Eu e Kokimoto estavámos falando do quanto a Marcelina estava apaixonada pelo Jorge e ele ria, então decidimos aprontar com alguém, em breve saberão. Então vi Alicia me olhar de longe e sorri e ela retribuiu o sorriso, a Juliê chega do nada me encostando na parede e encostando o corpo dela ao meu.
- O que se quer? — perguntei grosso.
- Você bebê — ela disse aproximando seus lábios dos meus e eu virei o rosto e ela me deu um beijo na bochecha. Então me soltei dela e fiquei do lado do Kokimoto.

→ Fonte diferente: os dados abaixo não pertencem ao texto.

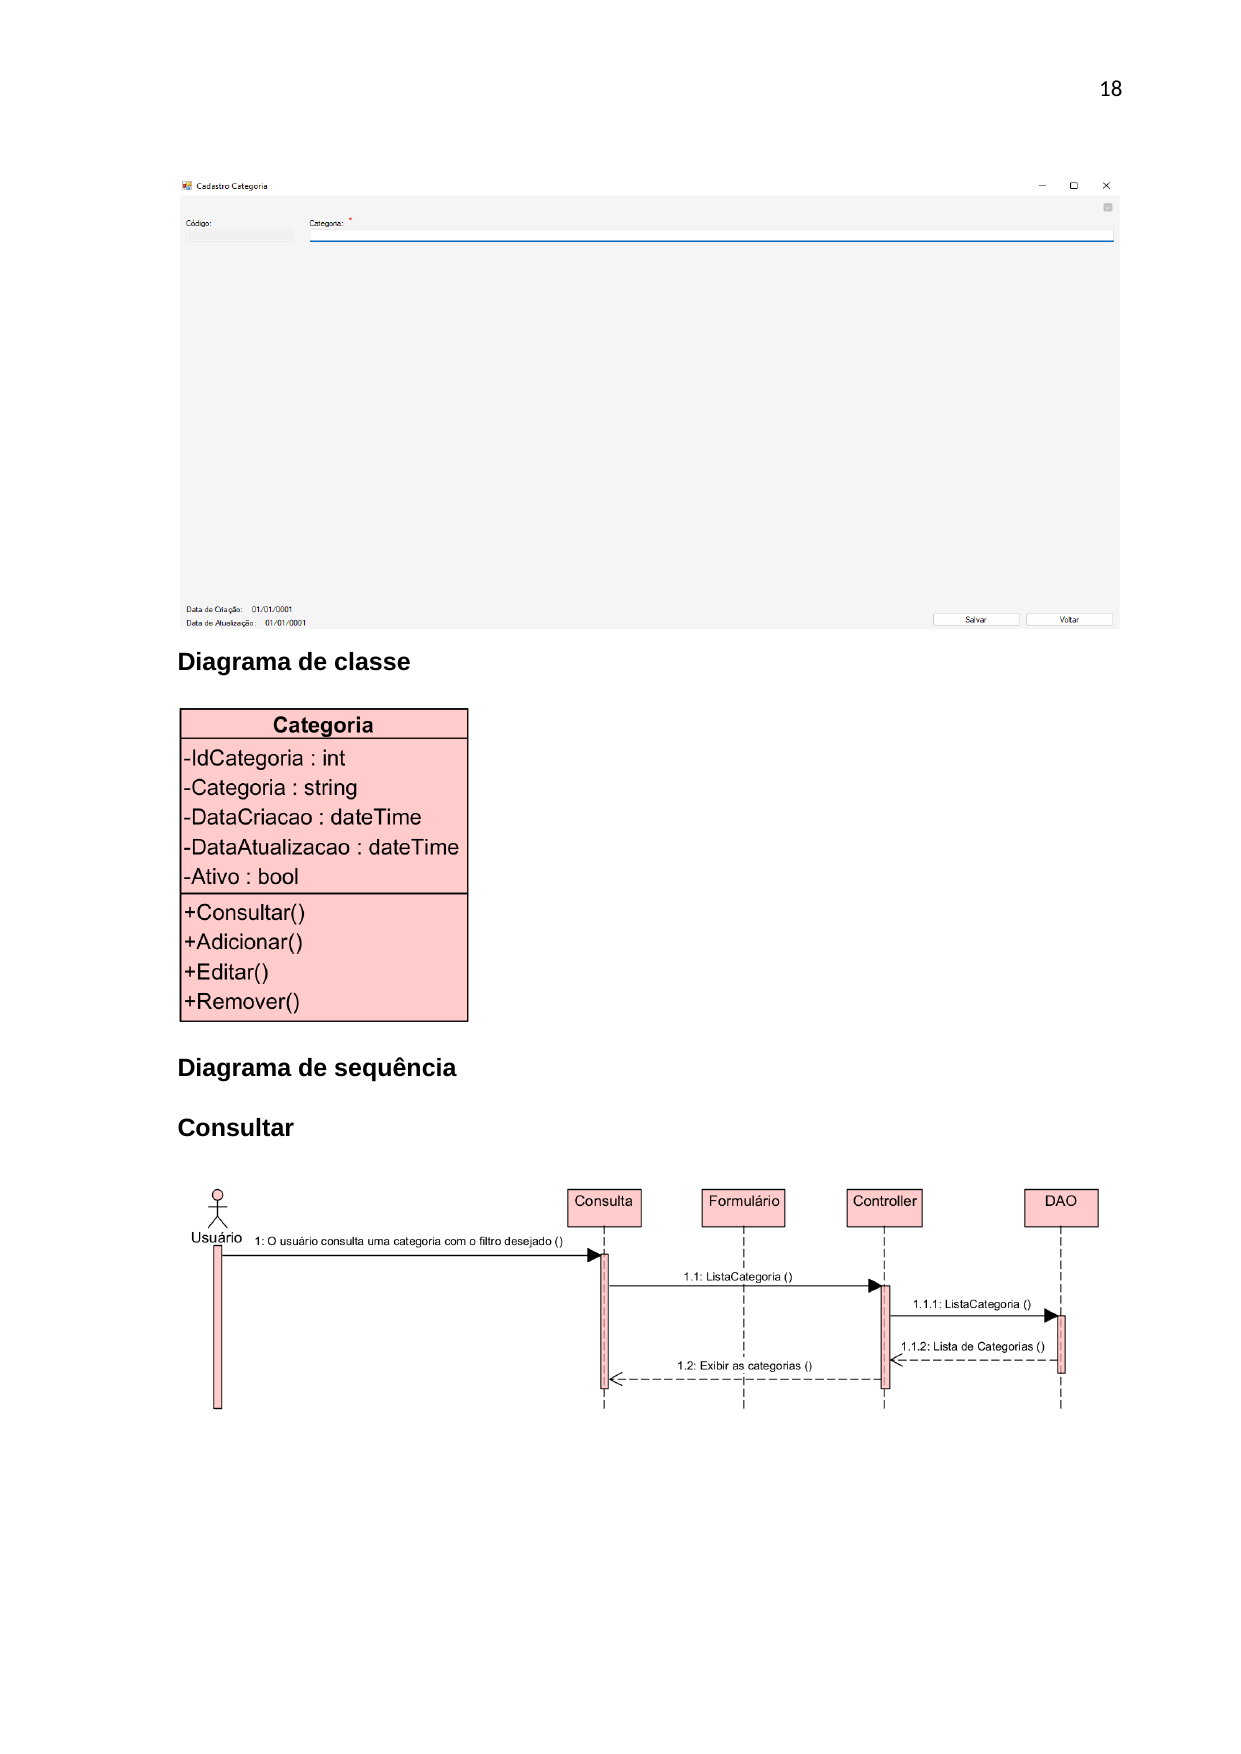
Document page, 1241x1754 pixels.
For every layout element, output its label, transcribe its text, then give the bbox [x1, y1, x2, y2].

picture [177, 1172, 1123, 1431]
text Diagrama de sequência [177, 1053, 1122, 1082]
text Consultar [177, 1113, 1122, 1142]
picture [179, 177, 1120, 629]
picture [177, 706, 470, 1023]
text Diagrama de classe [177, 647, 1122, 676]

- Endoidou? Já disse que não quero beijar você — eu disse. E Margarida chegou do nada e saiu me puxando pra um banco perto de onde Alicia estava, eu olhava Alicia de longe e ela me via e sorria de lado, então senti um belisco de Margarida — O que é garota?
- Me beija Paulo, amei o seu beijo no parque de diversões — ela disse
- Caralho você, Juliê e as amiguinhas dela não querem me deixar em paz não? Já disse que não quero beijar ninguém, MAIS QUE SACO — eu disse a deixando sozinha. Então senti mãos em meus olhos tampando.
- Adivinha — era uma voz enjoada, Marcelina.
- Marce — eu disse
- Acertou — ela disse aparecendo na minha frente — Vou ser rápida. Alicia tá gostando de você e se você contar pra ela que eu te contei se tá ferrado maninho — ela disse saindo andando com Alicia pra sala já que bateu o sinal. Alicia estava gostando de mim? Quando escutei essas palavras saírem da boca de Marcelina, meu coração foi a mil. Era estranha a sensação, mas fiquei feliz de saber que Alicia estava gostando de mim.